Textatelier
BLOG vom: 06.12.2017

De Ruien

Autor: Richard Gerd Bernardy, Dozent für Deutsch als Fremdsprache, Viersen/Deutschland


Eine rätselhafte Geschichte

Verdwaal in het verhaal, maar vind altijd de weg terug.*

Während einer von einem Führer durch die Ruien geleiteten Wanderung über 1,9 km der sich über 8 km Länge erstreckenden mittelalterlichen 9 -15 m tief unter der Erde verlaufenden Kanalisation in Antwerpen, sah der Tourist, derweil die anderen der Ratte hinterherblickten, die vor der Menschengruppe das Weite suchte, bis sie im Dunkel der Röhre nicht mehr zu sehen war, in der Nische, die zu einem Nebengang führte, einen Schatten, offensichtlich, so kam es ihm vor, von einem menschlichen Wesen. So schnell, wie er von der Taschenlampe des Führers erfasst worden war, so schnell verschwand er wieder, so dass der Tourist unsicher wurde, ob es sich wirklich um eine dunkle Gestalt gehandelt hatte oder nicht doch durch einen vom Lichtstrahl der Taschenlampe erzeugten Schatten eines Gruppenmitglieds. Deshalb hielt er sich zurück und sagte nichts, aus Angst vor einer möglichen Blamage, weil er sich durch seine Andeutung lächerlich hätte machen können.
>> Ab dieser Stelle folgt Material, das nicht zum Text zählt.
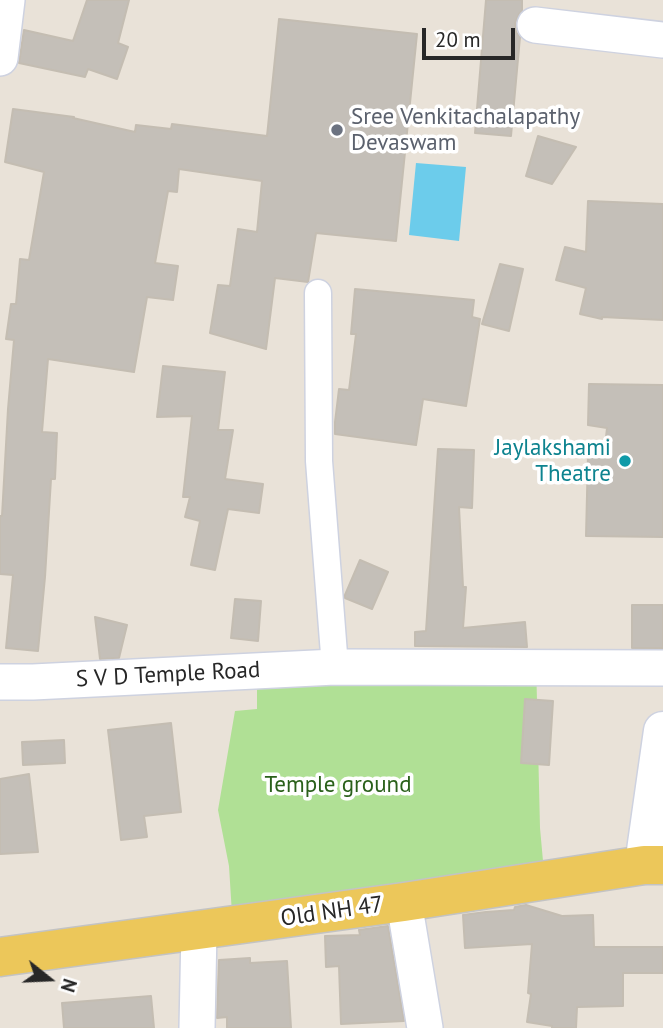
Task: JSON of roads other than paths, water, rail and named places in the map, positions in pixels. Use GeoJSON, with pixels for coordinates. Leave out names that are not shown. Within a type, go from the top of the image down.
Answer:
{"type":"FeatureCollection","features":[{"type":"Feature","properties":{"kind":"main road"},"geometry":{"type":"LineString","coordinates":[[654,865],[663,731]]}},
{"type":"Feature","properties":{"kind":"main road","name":"Old NH 47"},"geometry":{"type":"LineString","coordinates":[[0,957],[654,865]]}},
{"type":"Feature","properties":{"kind":"street"},"geometry":{"type":"LineString","coordinates":[[0,58],[8,0]]}},
{"type":"Feature","properties":{"kind":"street"},"geometry":{"type":"LineString","coordinates":[[535,24],[663,40]]}},
{"type":"Feature","properties":{"kind":"street"},"geometry":{"type":"LineString","coordinates":[[318,293],[319,461],[335,667]]}},
{"type":"Feature","properties":{"kind":"street","name":"S V D Temple Road"},"geometry":{"type":"LineString","coordinates":[[0,682],[335,667],[663,668]]}},
{"type":"Feature","properties":{"kind":"street"},"geometry":{"type":"LineString","coordinates":[[404,902],[425,1028]]}},
{"type":"Feature","properties":{"kind":"street"},"geometry":{"type":"LineString","coordinates":[[197,1028],[200,930]]}},
{"type":"Feature","properties":{"kind":"water"},"geometry":{"type":"Polygon","coordinates":[[[416,163],[466,167],[459,241],[409,235],[416,163]]]}},
{"type":"Feature","properties":{"kind":"place","name":"Sree Venkitachalapathy Devaswam"},"geometry":{"type":"Point","coordinates":[337,130]}},
{"type":"Feature","properties":{"kind":"place","name":"Jaylakshami Theatre"},"geometry":{"type":"Point","coordinates":[625,461]}},
{"type":"Feature","properties":{"kind":"park label","name":"Temple ground"},"geometry":{"type":"Point","coordinates":[338,785]}}]}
Einige Wochen später wurde in einem dieser Gänge eine männliche Leiche in mittlerem Alter mit einem offenbar von Ratten abgenagtem Gesicht gefunden, offensichtlich ein Mensch, der sich vor das durch die Springflut der Schelde, dem Fluss, der durch Antwerpen führt und bald in die Nordsee mündet, verursachten Hochwassers in der Kanalisationsröhre nicht mehr hatte retten können.

Er wäre wahrscheinlich innerhalb kürzester Zeit eh an Unterernährung gestorben, ergab die Leichenschau. Bis auf kleinere Reste von Fleisch, wahrscheinlich Rattenfleisch, und von 2 Spinnentieren, war sein Magen vollkommen leer. Seine Identität konnte bisher trotz umfangreicher Nachforschungen nicht festgestellt werden.

*

Ein Rui (Wasserweg) ist eine offene Stadtsgracht, geschaffen für den Transport innerhalb der Stadt. Im Mittelalter wurde die Rui auch als offener Abfluss für Fäkalien, Schmutzwasser, Lebensmittelreste und allerlei Abfall benutzt, wodurch Epidemien, wie die Pest, entstehen und sich ausbreiten konnten. Zeitweise wurde den Grachten auch das Trinkwasser entnommen. Als dann das Wasser nur noch zu trübem Bier verarbeitet werden konnte, entschlossen sich die Oberen der Stadt, Wasserleitungen zu bauen.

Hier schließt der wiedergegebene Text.